Brigette Medeiros, a fourth year political science student, said she has a passion for positive change.

"I think that a way forward for America and for Canada is empowering us as communities, as opposed to creating larger and bigger power structures," she said.

Her dreams weren't deterred by Tuesday night's debate.

"With those negative connotations being said, I think that circles back to my love for my community," Medeiros said.

Other political enthusiasts agree.

"Seeing something like that, it makes you want to stay in politics and to continue to advocate for more knowledge on politics in society overall," political science student Analia Silveria said.

"Some of the parents that watched with their children were saying, is this what a debate should be?" Timothy Flannery, chapter chair for Democrats Abroad K-W, said.
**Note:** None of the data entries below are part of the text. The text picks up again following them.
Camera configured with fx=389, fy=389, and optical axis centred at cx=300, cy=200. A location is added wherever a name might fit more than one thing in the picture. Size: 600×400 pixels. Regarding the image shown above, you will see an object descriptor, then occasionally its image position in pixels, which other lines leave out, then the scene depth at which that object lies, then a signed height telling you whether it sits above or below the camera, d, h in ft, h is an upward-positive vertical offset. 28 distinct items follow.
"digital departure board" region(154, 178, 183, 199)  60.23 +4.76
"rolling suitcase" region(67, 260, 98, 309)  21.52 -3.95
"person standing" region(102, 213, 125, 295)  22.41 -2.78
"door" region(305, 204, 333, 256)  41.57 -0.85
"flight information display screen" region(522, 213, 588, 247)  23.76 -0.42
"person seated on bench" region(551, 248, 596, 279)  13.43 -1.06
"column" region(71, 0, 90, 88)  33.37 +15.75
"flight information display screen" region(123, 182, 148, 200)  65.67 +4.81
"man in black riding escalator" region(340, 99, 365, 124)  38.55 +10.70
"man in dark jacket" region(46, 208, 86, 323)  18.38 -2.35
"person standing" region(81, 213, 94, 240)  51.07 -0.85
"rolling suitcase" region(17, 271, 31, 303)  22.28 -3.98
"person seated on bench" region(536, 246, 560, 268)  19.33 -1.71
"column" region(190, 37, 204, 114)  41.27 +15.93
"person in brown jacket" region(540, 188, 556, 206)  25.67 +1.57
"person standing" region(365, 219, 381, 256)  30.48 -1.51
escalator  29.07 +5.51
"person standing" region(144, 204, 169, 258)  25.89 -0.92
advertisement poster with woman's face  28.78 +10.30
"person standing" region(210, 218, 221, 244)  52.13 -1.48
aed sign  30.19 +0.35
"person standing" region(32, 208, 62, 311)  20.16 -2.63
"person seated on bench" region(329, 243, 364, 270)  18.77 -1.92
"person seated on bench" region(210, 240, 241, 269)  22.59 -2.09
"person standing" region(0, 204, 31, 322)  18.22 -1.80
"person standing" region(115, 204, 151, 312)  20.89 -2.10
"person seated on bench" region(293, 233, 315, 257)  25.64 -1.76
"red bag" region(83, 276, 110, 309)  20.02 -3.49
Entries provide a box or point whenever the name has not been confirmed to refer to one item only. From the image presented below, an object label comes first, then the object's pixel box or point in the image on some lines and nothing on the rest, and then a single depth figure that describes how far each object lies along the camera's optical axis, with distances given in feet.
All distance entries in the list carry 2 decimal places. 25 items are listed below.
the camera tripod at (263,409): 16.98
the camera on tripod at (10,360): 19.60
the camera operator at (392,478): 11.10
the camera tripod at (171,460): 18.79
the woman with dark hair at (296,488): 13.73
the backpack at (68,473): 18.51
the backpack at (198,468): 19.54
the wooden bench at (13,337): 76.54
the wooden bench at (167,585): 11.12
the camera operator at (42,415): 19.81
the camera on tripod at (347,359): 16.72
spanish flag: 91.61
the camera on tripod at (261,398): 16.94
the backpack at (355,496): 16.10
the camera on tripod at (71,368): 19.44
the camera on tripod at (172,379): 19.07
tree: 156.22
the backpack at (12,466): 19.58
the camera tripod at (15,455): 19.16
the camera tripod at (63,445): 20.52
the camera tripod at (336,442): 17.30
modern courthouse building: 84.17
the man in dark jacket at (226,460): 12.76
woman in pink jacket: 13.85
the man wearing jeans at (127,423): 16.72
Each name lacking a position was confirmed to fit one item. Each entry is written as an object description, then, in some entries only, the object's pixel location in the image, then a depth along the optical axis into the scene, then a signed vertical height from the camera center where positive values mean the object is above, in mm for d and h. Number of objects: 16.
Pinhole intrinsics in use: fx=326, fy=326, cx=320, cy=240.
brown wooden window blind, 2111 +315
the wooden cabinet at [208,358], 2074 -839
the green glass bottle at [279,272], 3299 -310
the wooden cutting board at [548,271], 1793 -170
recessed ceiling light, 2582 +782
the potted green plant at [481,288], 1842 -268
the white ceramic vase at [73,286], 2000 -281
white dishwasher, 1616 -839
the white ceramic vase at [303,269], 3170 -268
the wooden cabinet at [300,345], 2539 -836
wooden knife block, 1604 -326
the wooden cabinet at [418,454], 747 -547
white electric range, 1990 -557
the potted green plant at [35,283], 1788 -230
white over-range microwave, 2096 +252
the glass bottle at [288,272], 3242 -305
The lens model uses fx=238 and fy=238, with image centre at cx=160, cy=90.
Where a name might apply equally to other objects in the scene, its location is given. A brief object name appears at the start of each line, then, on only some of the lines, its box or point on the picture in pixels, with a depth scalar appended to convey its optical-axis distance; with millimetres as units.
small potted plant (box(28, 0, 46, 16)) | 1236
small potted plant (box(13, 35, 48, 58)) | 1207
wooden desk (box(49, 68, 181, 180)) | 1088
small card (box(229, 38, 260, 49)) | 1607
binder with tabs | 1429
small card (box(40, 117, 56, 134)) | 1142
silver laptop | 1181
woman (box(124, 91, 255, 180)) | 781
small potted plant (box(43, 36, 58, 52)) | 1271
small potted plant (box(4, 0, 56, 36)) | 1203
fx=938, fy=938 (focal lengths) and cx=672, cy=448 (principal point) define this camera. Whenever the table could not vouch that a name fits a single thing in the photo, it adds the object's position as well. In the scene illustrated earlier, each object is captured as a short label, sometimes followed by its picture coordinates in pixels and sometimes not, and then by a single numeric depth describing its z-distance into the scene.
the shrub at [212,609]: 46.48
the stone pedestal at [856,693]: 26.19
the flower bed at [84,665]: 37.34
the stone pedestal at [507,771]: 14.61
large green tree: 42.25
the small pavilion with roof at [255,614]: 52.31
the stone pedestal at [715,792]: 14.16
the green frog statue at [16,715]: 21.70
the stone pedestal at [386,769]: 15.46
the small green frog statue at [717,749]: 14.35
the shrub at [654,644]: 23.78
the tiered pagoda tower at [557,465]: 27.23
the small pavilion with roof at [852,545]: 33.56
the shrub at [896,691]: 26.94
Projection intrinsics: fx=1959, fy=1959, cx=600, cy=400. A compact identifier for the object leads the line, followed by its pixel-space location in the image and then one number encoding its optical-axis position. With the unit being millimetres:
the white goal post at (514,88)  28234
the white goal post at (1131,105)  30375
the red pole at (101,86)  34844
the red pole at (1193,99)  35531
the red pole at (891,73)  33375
The debate between Donald Trump and Joe Biden has been described as an off-the-rails disaster.

"Politics and democracy functions when we listen to each other, and last night was an example of the opposite of that," said Andrea Perrella, a political science associate professor at Wilfrid Laurier University.

Perrella said she's worried for future political leaders.

"It's very discouraging," she said. "I can see a lot of young people who are genuinely interested in politics and want to be public servants look at that debate and re-evaluate such a career choice."

While some may be skeptical about politics as a way of inspiring positive change, experts said young leaders have a lot to offer.

"I think what's really on their mind are issues that clearly touch upon the environment, and issues that touch on the future of the economy, where we're headed," Flannery said.

People plan to watch next Wednesday's debate between vice-presidential candidates very closely, where they hope policy will be in the spotlight.